▶ _What this exercise asks_
• 1. Answer these questions about the forum thread on the P0171 fuel system lean code, one answer per line, with each answer marked like its question:
(a) What is the PCV valve molded into?
(b) What color is the check valve in the intake that the dealer should look for?
(c) On what date did StormShepherd post?
• 2. Count the lines in the entries that contain the string "width", treating uppercase and lowercase as different, and give only the number.

▶ _Text block_
▶

# P0171 Fuel system Lean



## carbon02 (Feb 25, 2011)

Your problem is the PCV valve thats molded into the valve cover. But you need to have the dealer check for the orange check valve in the intake as well. 

More than likely you'll be getting a valve cover and a completely new intake under warranty. Search PCV Intake Repair.. The tread was started by XTremeRevolution. If I find it I'll post it below. Make sure they check the intake, and don't just do the valve cover. The issue will come back.


----------



## carbon02 (Feb 25, 2011)

Your problem is the PCV valve thats molded into the valve cover. But you need to have the dealer check for the orange check valve in the intake as well. 

More than likely you'll be getting a valve cover and a completely new intake under warranty. Search PCV Intake Repair.. The tread was started by XTremeRevolution. If I find it I'll post it below. Make sure they check the intake, and don't just do the valve cover. The issue will come back

http://www.cruzetalk.com/forum/34-g...011-2016-cruze-1-4l-pcv-system-explained.html


----------



## StormShepherd (Jan 29, 2017)

carbon02 said:


> Your problem is the PCV valve thats molded into the valve cover. But you need to have the dealer check for the orange check valve in the intake as well.

◀

▶ _Provided information_

▶

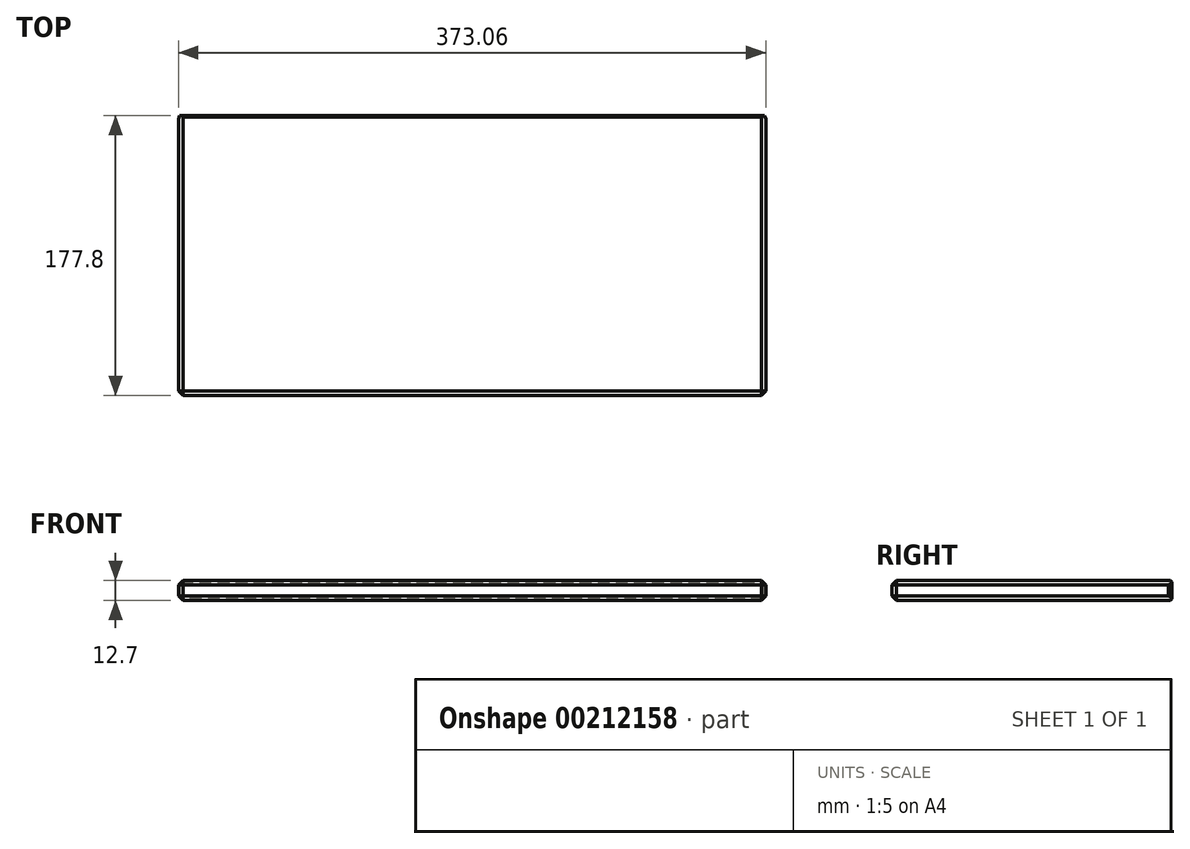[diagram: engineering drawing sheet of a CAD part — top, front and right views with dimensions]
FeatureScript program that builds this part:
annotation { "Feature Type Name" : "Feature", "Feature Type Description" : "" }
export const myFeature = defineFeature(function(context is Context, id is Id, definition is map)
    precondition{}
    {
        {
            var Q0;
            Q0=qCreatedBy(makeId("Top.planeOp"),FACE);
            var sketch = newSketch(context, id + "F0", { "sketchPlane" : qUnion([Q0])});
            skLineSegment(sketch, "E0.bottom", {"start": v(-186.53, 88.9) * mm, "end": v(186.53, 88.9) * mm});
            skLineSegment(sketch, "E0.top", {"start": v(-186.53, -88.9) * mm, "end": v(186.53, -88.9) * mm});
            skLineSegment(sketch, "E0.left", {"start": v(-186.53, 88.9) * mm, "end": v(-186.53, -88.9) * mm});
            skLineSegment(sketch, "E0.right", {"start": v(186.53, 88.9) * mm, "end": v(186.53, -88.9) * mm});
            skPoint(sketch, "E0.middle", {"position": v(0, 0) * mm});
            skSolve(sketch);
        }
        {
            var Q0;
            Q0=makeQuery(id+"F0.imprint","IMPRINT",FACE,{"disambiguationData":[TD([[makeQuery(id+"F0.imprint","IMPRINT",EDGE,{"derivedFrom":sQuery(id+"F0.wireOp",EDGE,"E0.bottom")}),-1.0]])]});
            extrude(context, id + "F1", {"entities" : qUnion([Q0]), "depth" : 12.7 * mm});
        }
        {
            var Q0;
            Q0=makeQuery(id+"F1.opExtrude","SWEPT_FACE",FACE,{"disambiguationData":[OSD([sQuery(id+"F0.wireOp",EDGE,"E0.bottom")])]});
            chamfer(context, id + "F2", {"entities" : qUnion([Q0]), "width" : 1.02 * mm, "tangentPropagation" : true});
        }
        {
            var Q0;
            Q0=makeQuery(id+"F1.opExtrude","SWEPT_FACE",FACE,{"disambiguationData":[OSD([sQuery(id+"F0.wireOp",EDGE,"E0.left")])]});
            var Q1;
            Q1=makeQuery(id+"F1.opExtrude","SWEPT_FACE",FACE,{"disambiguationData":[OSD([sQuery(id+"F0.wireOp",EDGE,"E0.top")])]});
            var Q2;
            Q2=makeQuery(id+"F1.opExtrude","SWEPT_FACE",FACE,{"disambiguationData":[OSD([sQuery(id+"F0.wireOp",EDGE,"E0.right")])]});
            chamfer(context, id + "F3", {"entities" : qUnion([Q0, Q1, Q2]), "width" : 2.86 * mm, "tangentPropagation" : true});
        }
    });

◀

▶ _Solution list_
• 1.
(a) The valve cover.
(b) Orange.
(c) Jan 29, 2017.

• 2. 2